### Description of the task
Lines with the word "alpha" are the ones wanted. Copy each of them from the entries below.

### Available data
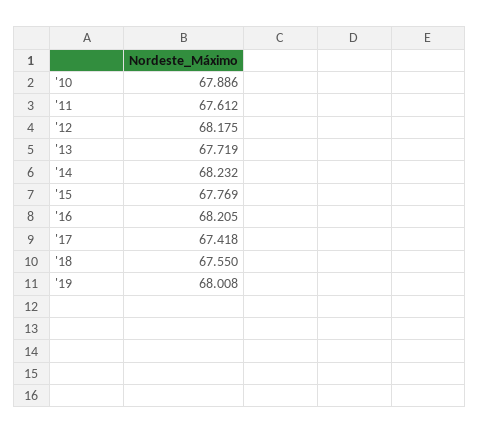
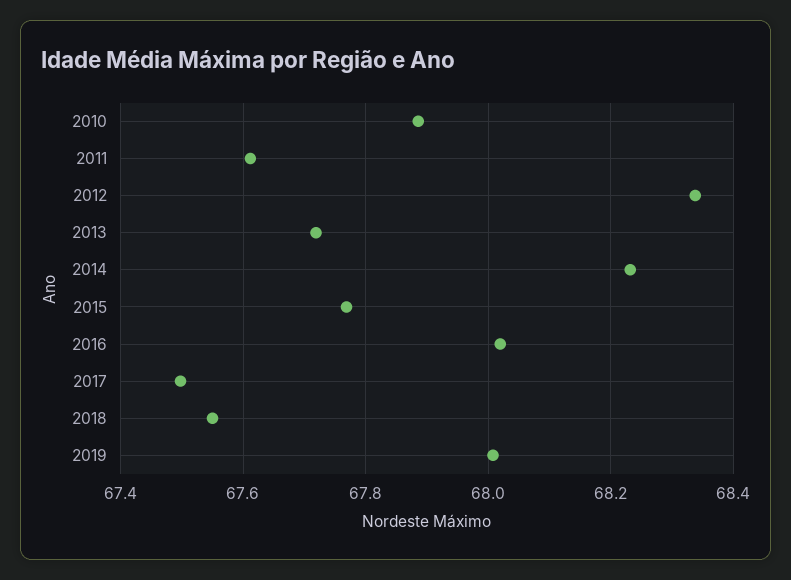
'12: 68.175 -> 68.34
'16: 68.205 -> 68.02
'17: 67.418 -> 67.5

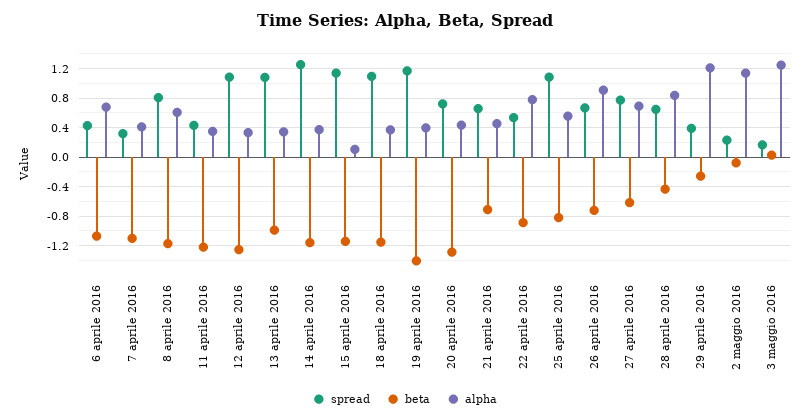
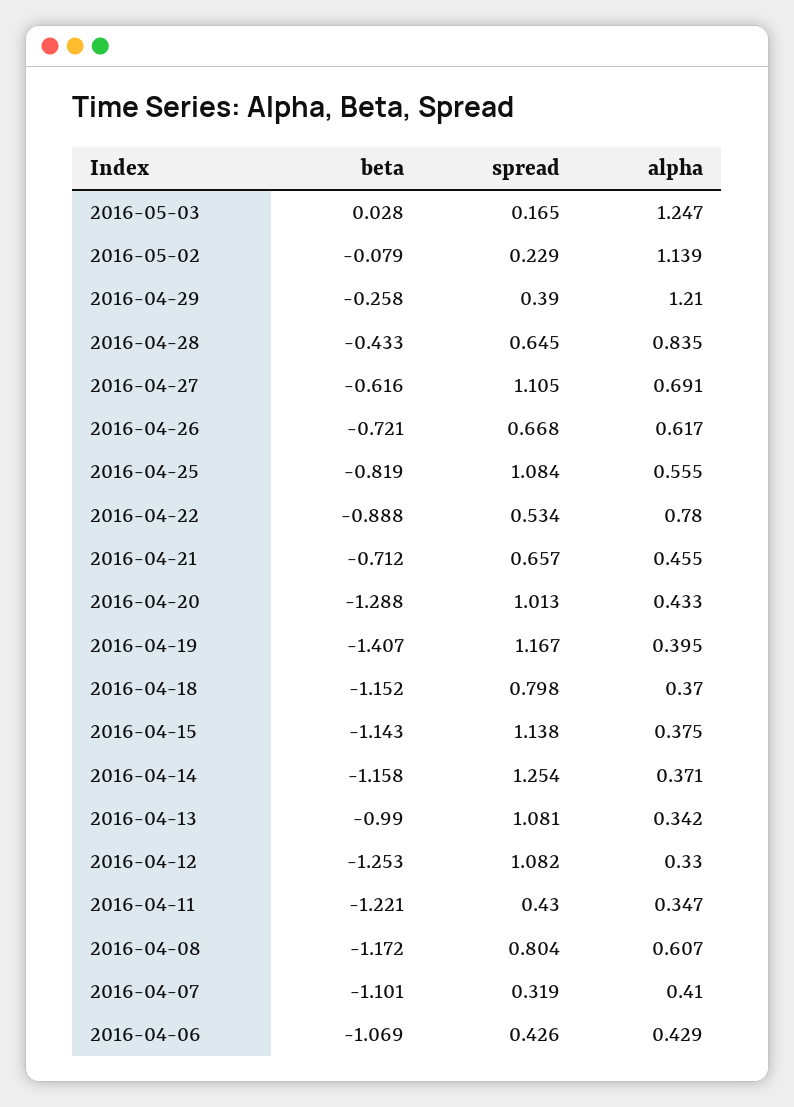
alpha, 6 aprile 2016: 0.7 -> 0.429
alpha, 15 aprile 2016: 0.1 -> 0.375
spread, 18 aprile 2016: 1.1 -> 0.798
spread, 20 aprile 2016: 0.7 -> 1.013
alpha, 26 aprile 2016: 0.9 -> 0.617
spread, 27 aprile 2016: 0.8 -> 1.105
* * *
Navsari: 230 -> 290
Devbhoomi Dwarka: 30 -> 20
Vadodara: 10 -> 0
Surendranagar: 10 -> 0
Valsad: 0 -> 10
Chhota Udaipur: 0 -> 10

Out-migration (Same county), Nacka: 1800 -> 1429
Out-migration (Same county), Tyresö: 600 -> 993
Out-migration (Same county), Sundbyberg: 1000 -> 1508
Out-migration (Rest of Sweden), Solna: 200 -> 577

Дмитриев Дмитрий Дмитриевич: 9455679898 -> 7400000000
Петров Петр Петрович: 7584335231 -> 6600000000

### The completed task
alpha, 6 aprile 2016: 0.7 -> 0.429
alpha, 15 aprile 2016: 0.1 -> 0.375
alpha, 26 aprile 2016: 0.9 -> 0.617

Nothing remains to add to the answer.